He’s been a great friend to so many of us for countless years and to get 2026 off to a wonderful start, Maxi caught up with Fr. Brian D’Arcy to hear about the songs that he considers to make the soundtrack to his life.
I’M SO LONESOME I COULD CRY, HANK WILLIAMS
Hank was the first man to make me think about how important the words of songs are. This has been one of the hallmarks of my life ever since. He was a great poet and commentator on human emotions.
He died at twenty-nine, and he had hundreds of songs written by then. He was discovered dead in his car.

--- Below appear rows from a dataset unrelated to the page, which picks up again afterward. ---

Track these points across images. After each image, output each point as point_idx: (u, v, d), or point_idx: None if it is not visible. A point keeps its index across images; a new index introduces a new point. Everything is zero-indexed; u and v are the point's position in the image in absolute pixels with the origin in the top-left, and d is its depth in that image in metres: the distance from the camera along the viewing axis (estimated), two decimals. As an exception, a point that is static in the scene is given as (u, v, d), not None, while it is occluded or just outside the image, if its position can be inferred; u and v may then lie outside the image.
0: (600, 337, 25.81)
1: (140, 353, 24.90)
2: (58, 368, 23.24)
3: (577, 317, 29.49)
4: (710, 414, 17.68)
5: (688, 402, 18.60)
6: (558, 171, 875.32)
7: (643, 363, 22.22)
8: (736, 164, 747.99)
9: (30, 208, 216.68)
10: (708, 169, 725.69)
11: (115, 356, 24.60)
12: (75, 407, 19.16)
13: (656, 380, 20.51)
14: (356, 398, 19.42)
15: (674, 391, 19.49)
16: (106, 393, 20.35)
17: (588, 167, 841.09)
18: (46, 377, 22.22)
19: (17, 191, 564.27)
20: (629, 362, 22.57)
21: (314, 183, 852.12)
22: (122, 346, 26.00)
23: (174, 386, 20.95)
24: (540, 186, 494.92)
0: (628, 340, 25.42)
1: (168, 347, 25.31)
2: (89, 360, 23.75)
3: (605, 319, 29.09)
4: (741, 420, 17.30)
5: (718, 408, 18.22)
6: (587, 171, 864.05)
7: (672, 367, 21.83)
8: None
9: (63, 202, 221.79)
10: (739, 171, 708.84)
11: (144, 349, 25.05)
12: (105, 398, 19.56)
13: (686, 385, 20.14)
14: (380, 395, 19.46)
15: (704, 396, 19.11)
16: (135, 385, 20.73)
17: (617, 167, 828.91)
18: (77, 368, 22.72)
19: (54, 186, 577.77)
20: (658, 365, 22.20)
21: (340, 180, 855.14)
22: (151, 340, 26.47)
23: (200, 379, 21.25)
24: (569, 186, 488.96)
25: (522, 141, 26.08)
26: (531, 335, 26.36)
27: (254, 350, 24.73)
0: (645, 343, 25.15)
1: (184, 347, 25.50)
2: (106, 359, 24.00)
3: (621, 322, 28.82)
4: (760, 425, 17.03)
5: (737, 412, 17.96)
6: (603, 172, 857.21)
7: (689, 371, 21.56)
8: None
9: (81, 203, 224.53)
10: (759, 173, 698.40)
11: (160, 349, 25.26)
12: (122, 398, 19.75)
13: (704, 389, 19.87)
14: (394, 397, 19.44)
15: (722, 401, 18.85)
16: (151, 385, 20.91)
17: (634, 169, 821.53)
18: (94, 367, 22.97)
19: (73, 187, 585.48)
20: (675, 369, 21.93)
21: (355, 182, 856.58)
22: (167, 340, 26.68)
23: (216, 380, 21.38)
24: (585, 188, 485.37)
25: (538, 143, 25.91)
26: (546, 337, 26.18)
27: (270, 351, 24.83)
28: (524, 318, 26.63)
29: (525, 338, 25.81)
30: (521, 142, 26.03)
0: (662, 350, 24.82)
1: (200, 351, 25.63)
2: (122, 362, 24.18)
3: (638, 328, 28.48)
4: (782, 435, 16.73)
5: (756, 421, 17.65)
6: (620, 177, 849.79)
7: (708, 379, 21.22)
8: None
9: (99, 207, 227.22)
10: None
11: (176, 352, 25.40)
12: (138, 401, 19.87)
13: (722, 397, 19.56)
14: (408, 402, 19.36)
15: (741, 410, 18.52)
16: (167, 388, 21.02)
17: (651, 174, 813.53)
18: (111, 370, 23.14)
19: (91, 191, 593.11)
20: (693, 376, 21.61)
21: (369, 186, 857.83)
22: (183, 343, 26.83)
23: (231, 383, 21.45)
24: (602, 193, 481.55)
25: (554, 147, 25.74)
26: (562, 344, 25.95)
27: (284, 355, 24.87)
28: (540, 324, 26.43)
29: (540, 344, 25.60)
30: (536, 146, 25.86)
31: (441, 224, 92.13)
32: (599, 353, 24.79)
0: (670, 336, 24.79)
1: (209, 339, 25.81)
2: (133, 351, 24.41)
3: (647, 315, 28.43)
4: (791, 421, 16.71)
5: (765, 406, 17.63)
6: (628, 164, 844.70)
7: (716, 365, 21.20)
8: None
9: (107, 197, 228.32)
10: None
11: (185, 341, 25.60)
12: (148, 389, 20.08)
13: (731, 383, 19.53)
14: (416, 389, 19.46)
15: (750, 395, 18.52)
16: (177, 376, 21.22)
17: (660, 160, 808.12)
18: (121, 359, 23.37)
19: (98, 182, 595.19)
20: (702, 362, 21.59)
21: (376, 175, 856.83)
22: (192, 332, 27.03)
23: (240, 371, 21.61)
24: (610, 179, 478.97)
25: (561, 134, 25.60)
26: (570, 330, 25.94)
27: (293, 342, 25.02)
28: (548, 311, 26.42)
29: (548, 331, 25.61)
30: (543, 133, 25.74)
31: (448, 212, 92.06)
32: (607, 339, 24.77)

He was on his way to a gig on New Year’s Eve, 1952. He was found on New Year’s Day, 1953. Nobody knows which side of midnight he died.
To me, he was almost the inventor of Rock and Roll; it was taken up by others, including Bill Haley, but Hank had the rhythms before that. Hank was the convergence between country and rock. Songs of his have been recorded by Tony Bennett, Frank Sinatra, and Johnny Cash. He was the one who began to see that Country music was the poetry of the ordinary man.
IN THE GHETTO, ELVIS PRESLEY
I love Elvis; he was a guy who tried to make his life worthwhile. He was mishandled. He was the first man to be accepted into the Country Music Hall of Fame and the Rock and Roll Hall of Fame. He began as a country star, singing in Sun Studios with Jerry Lee Lewis and Johnny Cash. He wanted to sing songs that had meaningful lyrics, that’s why he wanted to record I Will Always Love You, but the Colonel wanted Dolly to sign away fifty per cent of the rights, and Dolly said no. I love her for that.
In the Ghetto is an incredible song.
It’s such a great song about birth, life, death, and life’s cycle, and the fact that it’s going to be the same as long as there’s a Ghetto.
I began writing about songs when I was a student in the sixties. I realised if you want to know how young people think, listen to the charts. Music brings insight into the places all around. Today, if you listen to Zach Bryan, you will hear. You don’t get one hundred and eighty thousand teenyboppers into the Phoenix Park for three nights if your songs say nothing. I was at a concert, and I saw beautifully behaved girls and boys singing along to every word. Zach is speaking their language, not as I would understand it, but as they would.